** start Extract **

Here, Plaintiff alleges that Plaintiff “notified Defendants of the particular alleged violations of [the CLRA]” . . . “[s]imulataneously with the filing of this Complaint”; FAC, ¶ 127.) In opposition, Plaintiff cited Morgan v. AT & T Wireless Services, Inc. (2009) 177 Cal.App.4th 1235. The Court of Appeal in Morgan specifically rejected any argument that the CLRA notice must be sent before commencement of a lawsuit, explaining such an argument "is contrary to the express language of the notice statute." (Morgan, supra, 177 Cal.App.4th at 1260.)

 

The court affirmed that notice is not required if a plaintiff is not seeking damages under the CLRA and the "statute contemplates" that a consumer may amend a complaint to add a request for damages, which is expressly allowed. (Id.) This is what occurred here. Plaintiffs’ first 6/13/2024 Complaint alleged that, "[u]pon the expiration of 30 days after the notice required by Civil Code § 1782(a) is given, Plaintiff seeks all available remedies pursuant to Civil Code section 1780, including restitution, actual damages, punitive damages, attorney's fees, costs, and expenses, according to proof." (Complaint, ¶ 129.) The Court's docket reflects that Plaintiffs FAC was filed on 7/15/2024, over a month after Plaintiff alleges the CLRA notice was sent to GM on 6/13/2024.

** end Extract **
** start Data **

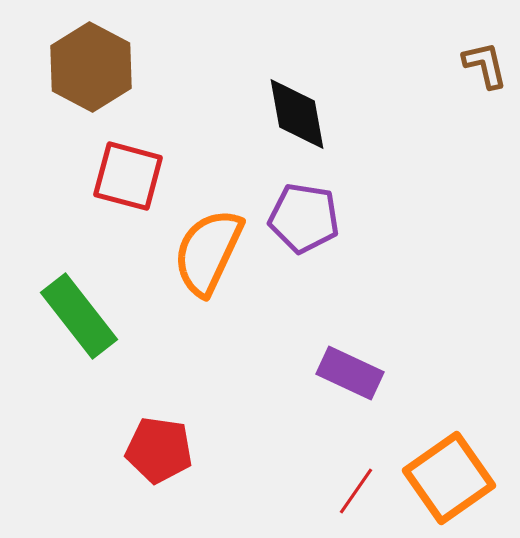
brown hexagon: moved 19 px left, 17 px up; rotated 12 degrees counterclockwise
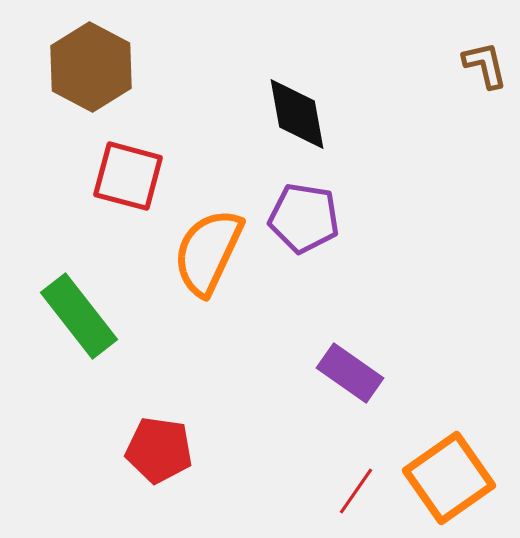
purple rectangle: rotated 10 degrees clockwise
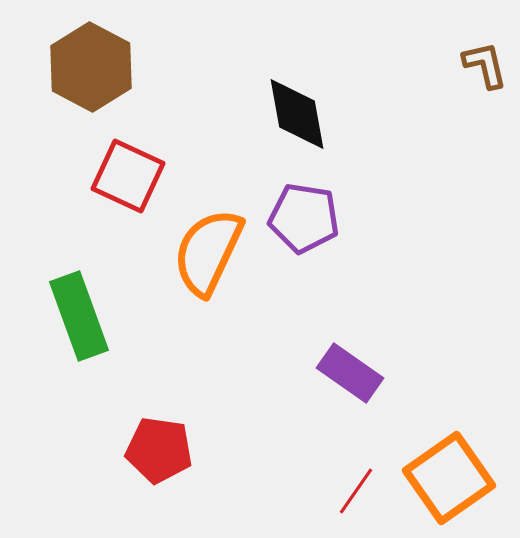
red square: rotated 10 degrees clockwise
green rectangle: rotated 18 degrees clockwise
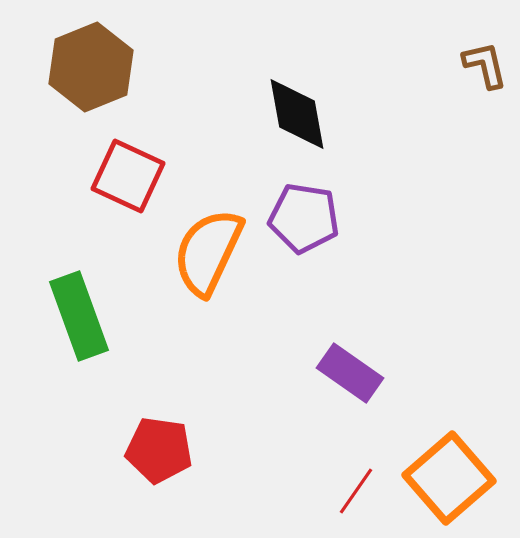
brown hexagon: rotated 10 degrees clockwise
orange square: rotated 6 degrees counterclockwise
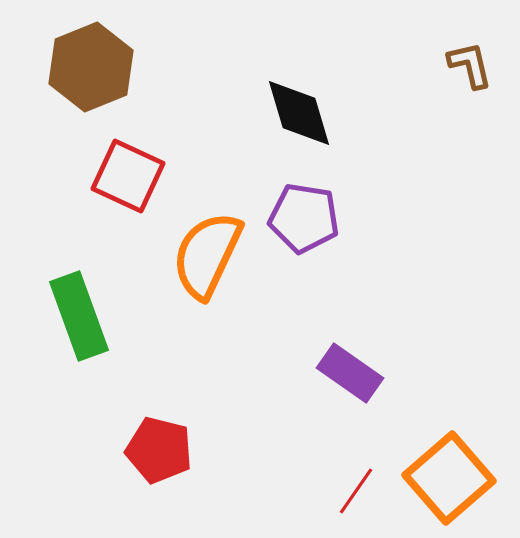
brown L-shape: moved 15 px left
black diamond: moved 2 px right, 1 px up; rotated 6 degrees counterclockwise
orange semicircle: moved 1 px left, 3 px down
red pentagon: rotated 6 degrees clockwise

** end Data **

Continue the court ruling on CLRA notice and the timing of the damages claim, starting after its final sentence.

Answer to this exercise:
 

This is sufficient at the pleadings stage to show compliance with notice requirement.

 

Based on the foregoing, Defendant’s motion for judgment on the pleadings is denied. 

 

Motion to Strike

 

Defendant moves to strike Plaintiff’s prayer for punitive damages. Given the Court’s ruling above, Plaintiff has an operative cause of action for fraudulent concealment. As such, Plaintiff has necessarily alleged sufficient facts which could show malice, oppression, or fraud. (Civ. Code §3294.)

 

Based on the foregoing, Defendant’s motion to strike is denied.

 

 

It is so ordered.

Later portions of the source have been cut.